According to a study carried out by the School of Public Health of the University of Auckland, New Zealand, that choice is very important when it comes to safety, because, for example, the risk of an accident in a silver-colored vehicle is five times lower than in a black one.
This study analyzed the effect of color and the risk of accident among over a thousand drivers and determined that brown, black, and green cars are involved in more accidents, whereas grey, red, and yellow ones are less accident-prone. This is because dark vehicles tend to "blend" into the surrounding area, rendering it more difficult to "pick them out" from the environment than light-colored cars.
In order to conduct this study, influential factors such as age, experience, speed, alcohol consumption, gender, use of a safety belt, vehicle's age, and road conditions were taken into account. It was observed that those driving metallic, white, yellow, red, or blue cars were less prone to accidents than those with brown, black, or green cars. Black and green cars showed a rising increment in their accident rate.
The study showed that when driving a grey-colored car, the risk of having an accident is two-and-a-half times lower than in a brown-colored car, and that black and green vehicles have at least twice the number of accidents as grey, red, yellow, and blue cars.
Additionally, in conditions of reduced visibility due to rain or fog, bright-colored cars are up to three times more visible than dark ones. Thus, black and brown vehicles are involved in 20% more crashes when weather conditions are adverse. The investigation asserts that the accident risk for brown and black cars includes all shades.
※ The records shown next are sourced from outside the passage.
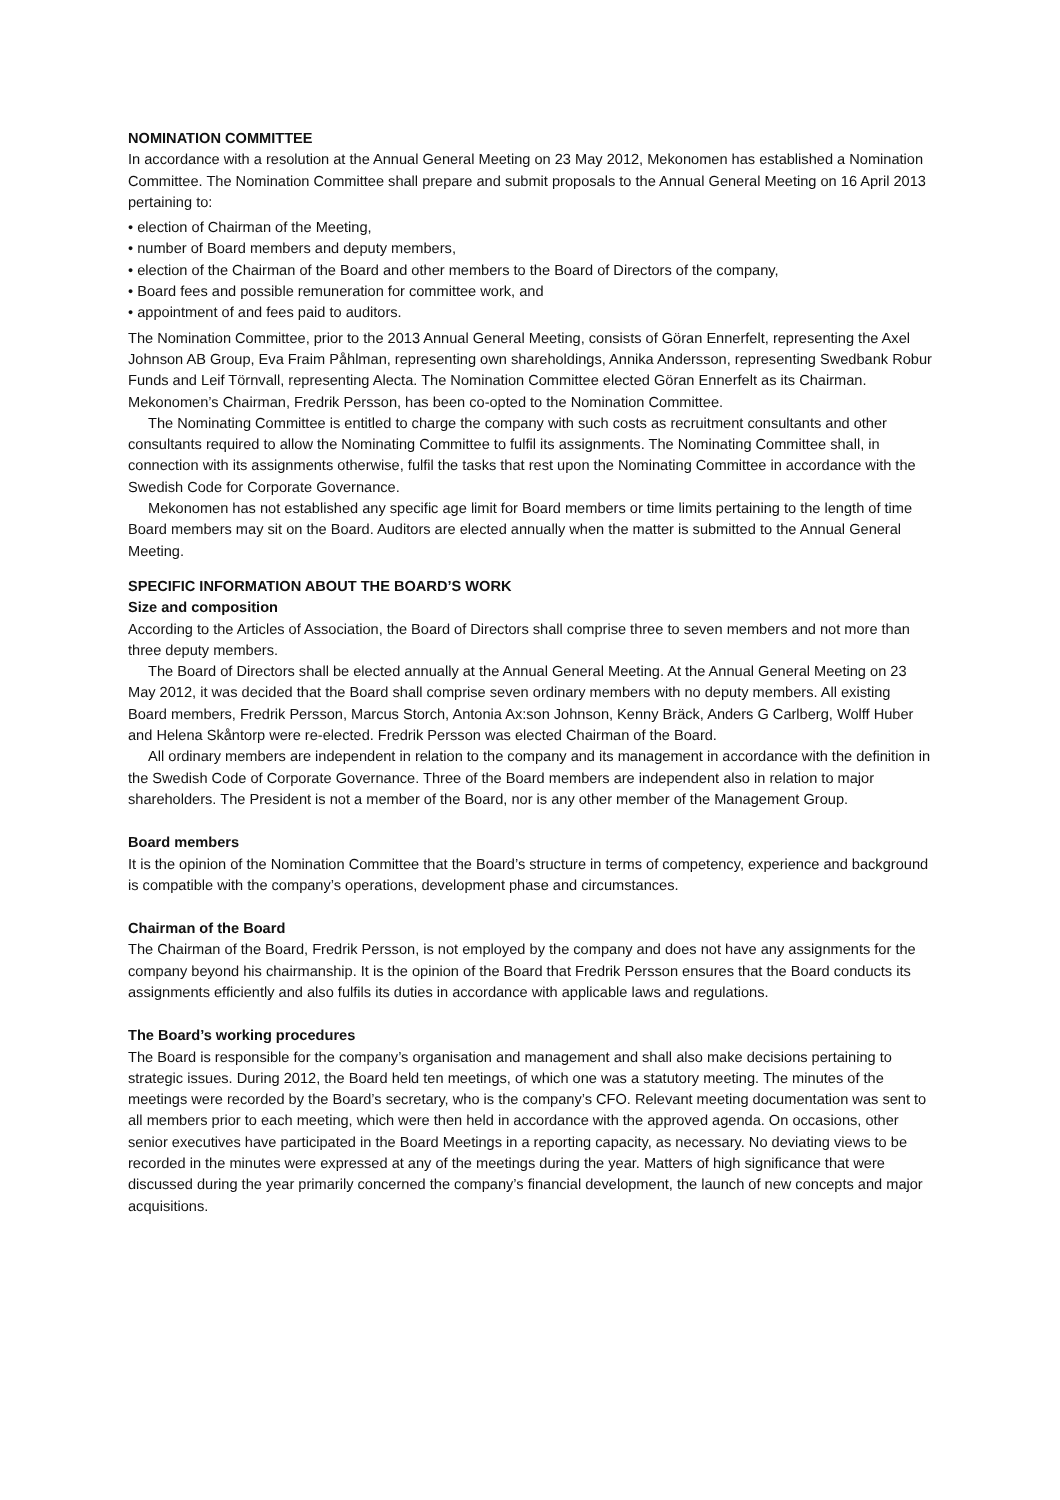NOMINATION COMMITTEE
In accordance with a resolution at the Annual General Meeting on 23 May 2012, Mekonomen has established a Nomination Committee. The Nomination Committee shall prepare and submit proposals to the Annual General Meeting on 16 April 2013 pertaining to:
• election of Chairman of the Meeting,
• number of Board members and deputy members,
• election of the Chairman of the Board and other members to the Board of Directors of the company,
• Board fees and possible remuneration for committee work, and
• appointment of and fees paid to auditors.
The Nomination Committee, prior to the 2013 Annual General Meeting, consists of Göran Ennerfelt, representing the Axel Johnson AB Group, Eva Fraim Påhlman, representing own shareholdings, Annika Andersson, representing Swedbank Robur Funds and Leif Törnvall, representing Alecta. The Nomination Committee elected Göran Ennerfelt as its Chairman. Mekonomen’s Chairman, Fredrik Persson, has been co-opted to the Nomination Committee.
The Nominating Committee is entitled to charge the company with such costs as recruitment consultants and other consultants required to allow the Nominating Committee to fulfil its assignments. The Nominating Committee shall, in connection with its assignments otherwise, fulfil the tasks that rest upon the Nominating Committee in accordance with the Swedish Code for Corporate Governance.
Mekonomen has not established any specific age limit for Board members or time limits pertaining to the length of time Board members may sit on the Board. Auditors are elected annually when the matter is submitted to the Annual General Meeting.
SPECIFIC INFORMATION ABOUT THE BOARD’S WORK
Size and composition
According to the Articles of Association, the Board of Directors shall comprise three to seven members and not more than three deputy members.
The Board of Directors shall be elected annually at the Annual General Meeting. At the Annual General Meeting on 23 May 2012, it was decided that the Board shall comprise seven ordinary members with no deputy members. All existing Board members, Fredrik Persson, Marcus Storch, Antonia Ax:son Johnson, Kenny Bräck, Anders G Carlberg, Wolff Huber and Helena Skåntorp were re-elected. Fredrik Persson was elected Chairman of the Board.
All ordinary members are independent in relation to the company and its management in accordance with the definition in the Swedish Code of Corporate Governance. Three of the Board members are independent also in relation to major shareholders. The President is not a member of the Board, nor is any other member of the Management Group.
Board members
It is the opinion of the Nomination Committee that the Board’s structure in terms of competency, experience and background is compatible with the company’s operations, development phase and circumstances.
Chairman of the Board
The Chairman of the Board, Fredrik Persson, is not employed by the company and does not have any assignments for the company beyond his chairmanship. It is the opinion of the Board that Fredrik Persson ensures that the Board conducts its assignments efficiently and also fulfils its duties in accordance with applicable laws and regulations.
The Board’s working procedures
The Board is responsible for the company’s organisation and management and shall also make decisions pertaining to strategic issues. During 2012, the Board held ten meetings, of which one was a statutory meeting. The minutes of the meetings were recorded by the Board’s secretary, who is the company’s CFO. Relevant meeting documentation was sent to all members prior to each meeting, which were then held in accordance with the approved agenda. On occasions, other senior executives have participated in the Board Meetings in a reporting capacity, as necessary. No deviating views to be recorded in the minutes were expressed at any of the meetings during the year. Matters of high significance that were discussed during the year primarily concerned the company’s financial development, the launch of new concepts and major acquisitions.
The accident-risk ranking according to color turned out as follows: brown 70%, black 66.7%, green 60%, white 33.3%, blue 30%, yellow 26.7%, red 23.3%, grey 20%, and silver 13.3%. The principal author of the study, Sue Furness, commented that the reason for the different rates of accidents among cars "could be because grey colors are more visible in contrast with the environment."
Another study carried out in Argentina by the Center for Road Experimentation and Safety (or "CESVI", Centro de Experimentación y Seguridad Vial) analyzed drivers perceived distance toward other vehicles on the basis of their color. It has been determined that objects become visible only when reflecting the light that falls on them. But no object reflects all of the light it receives. A certain amount of this light is absorbed by it, and only part is reflected.
Different surfaces reflect light differently, despite being illuminated by the same amount of light. Light-colored surfaces reflect between 60% and 80% of the light they receive, while dark ones reflect less than 30%. The light reflected by the object is what is seen.
Taking this into consideration, it can be asserted that dark-colored vehicles are more difficult to detect, due to their considerably inferior reflection ability.